2011 schloss Schäffer die Weinakademie Österreich mit 25 Jahren als einer der jüngster Absolventen in der Geschichte dieser Ausbildung ab. Bereits seit 2005 ist er fester Bestandteil des Familienunternehmens, das vor allem auch seine Mutter Elisabeth Schäffer aufgebaut hat.

Die heimische Weinbranche und Sommelerie hat Philipp Schäffer mit seiner Leidenschaft für Naturweine maßgeblich mitgeprägt. Als erster Händler arbeitete er bereits 2009 mit Sepp Muster zusammen – jenem steirischen Winzer, der heute als einer der großen Stars der internationalen Szene gilt. Gemeinsam mit den „Schmecke das Leben“-Winzern hat Schäffer für Österreich einen Markt für Weine voller Natürlichkeit und Handwerk eröffnet, den es in dieser Art zuvor noch nicht gegeben hatte. Dieser Erfolg basiert auf einer langjährigen Partnerschaft. „Die Winzer haben uns massiv unterstützt und wir auch sie. Und natürlich waren es auch die zahlreiche Sommeliers in den Top-Betrieben, die uns das Vertrauen schenkten und schenken.“

Im Portfolio des Weinhändlers und Weinimporteurs Schäffer sind Weine von etwas mehr als 50 Winzern zu finden – Schwerpunkt ist Österreich, Frankreich und Italien. „Wir konzentrieren uns auf die absoluten Spitzen und sind immer auch auf der Suche nach den neuen Perlen der Weinwelt, denen wir den Weg ebnen wollen, damit auch ihre Arbeit ein großes Publikum erreicht.“

Philipp Schäffer ist übrigens der einzige Weinhändler und Wein­importeur Österreichs, der ohne Preisliste für die Gastronomie arbeitet. Schäffer: „Uns geht es um die Seele des Weins und um das Handwerk der Winzer. Wer sich entscheidet herausragende Weine in seine Karte aufzunehmen, für den kommt der Preis erst an zweiter Stelle. Das gilt für Weine, die acht Euro kosten, ebenso wie für jene die in den vierstelligen Bereich gehen.“


Arnaud Ente: Geringste Erträge für beste Qualität

Arnaud Ente ist einer der meist gesuchtesten Winzer der Burgund. Laut Inside Burgundy Autor Jasper Morris liegt der Stil von Arnaud irgendwo zwischen dem üppigen, hedonistischen Stil von Dominique Lafon und dem messerscharfen, straffen Stil von Francois Coche Dury. Für uns sind seine Weine extrem präzise, klar und finessenreich. Sie gehören mit absoluter Sicherheit zum Besten was wir aus der weißen Welt der Burgund kennen.

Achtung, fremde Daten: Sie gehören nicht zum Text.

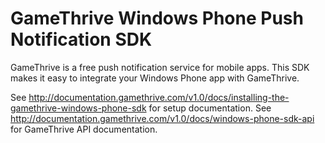 GameThrive Windows Phone Push Notification SDK
====================================

GameThrive is a free push notification service for mobile apps. This SDK makes it easy to integrate your Windows Phone app with GameThrive.

See http://documentation.gamethrive.com/v1.0/docs/installing-the-gamethrive-windows-phone-sdk for setup documentation.
See http://documentation.gamethrive.com/v1.0/docs/windows-phone-sdk-api for GameThrive API documentation.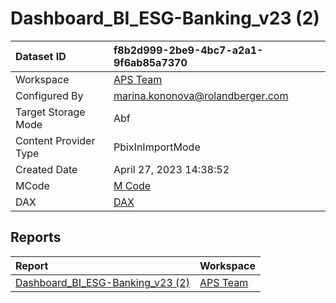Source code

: 



# Dashboard_BI_ESG-Banking_v23 (2)

|Dataset ID|f8b2d999-2be9-4bc7-a2a1-9f6ab85a7370|
| :--- | :--- |
|Workspace|[APS Team](../Workspaces/APS-Team.md)|
|Configured By|marina.kononova@rolandberger.com|
|Target Storage Mode|Abf|
|Content Provider Type|PbixInImportMode|
|Created Date|April 27, 2023 14:38:52|
|MCode|[M Code](./Dashboard_BI_ESG-Banking_v23-(2)/mcode.md)|
|DAX|[DAX](./Dashboard_BI_ESG-Banking_v23-(2)/dax.md)|

## Reports

|Report|Workspace|
| :--- | :--- |
|[Dashboard_BI_ESG-Banking_v23 (2)](../Reports/Dashboard_BI_ESG-Banking_v23-(2).md)|[APS Team](../Workspaces/APS-Team.md)|
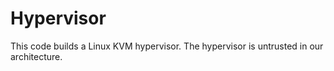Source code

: # Hypervisor
This code builds a Linux KVM hypervisor. The hypervisor is untrusted in our architecture.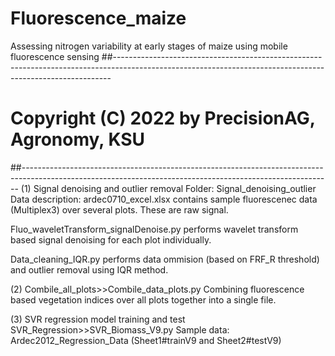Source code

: # Fluorescence_maize

Assessing nitrogen variability at early stages of maize using mobile fluorescence sensing
##-----------------------------------------------------------------------------------------------------------------------------------------------------------
# Copyright (C) 2022 by PrecisionAG, Agronomy, KSU

##-----------------------------------------------------------------------------------------------------------------------------------------------------------
(1) Signal denoising and outlier removal
Folder: Signal_denoising_outlier
Data description: 
ardec0710_excel.xlsx contains sample fluorescenec data (Multiplex3) over several plots.
These are raw signal.

Fluo_waveletTransform_signalDenoise.py performs wavelet transform based signal denoising for each plot individually. 

Data_cleaning_IQR.py performs data ommision (based on FRF_R threshold) and outlier removal using IQR method.


(2) Combile_all_plots>>Combile_data_plots.py  Combining fluorescence based vegetation indices over all plots together into a single file.

(3) SVR regression model training and test
SVR_Regression>>SVR_Biomass_V9.py
Sample data:  Ardec2012_Regression_Data (Sheet1#trainV9 and Sheet2#testV9)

Arnaud steckt seine ganze Leidenschaft in die sehr alten Weingärten und betreibt einen Arbeitsaufwand pro Hektar wie keine andere Domaine in Meursault. Es werden gesamt 4 Hektar bewirtschaftet aus denen ca. 7500 Flaschen gefüllt werden. Aus diesen geringen Erträgen resultiert auch unsere kleine Zuteilung.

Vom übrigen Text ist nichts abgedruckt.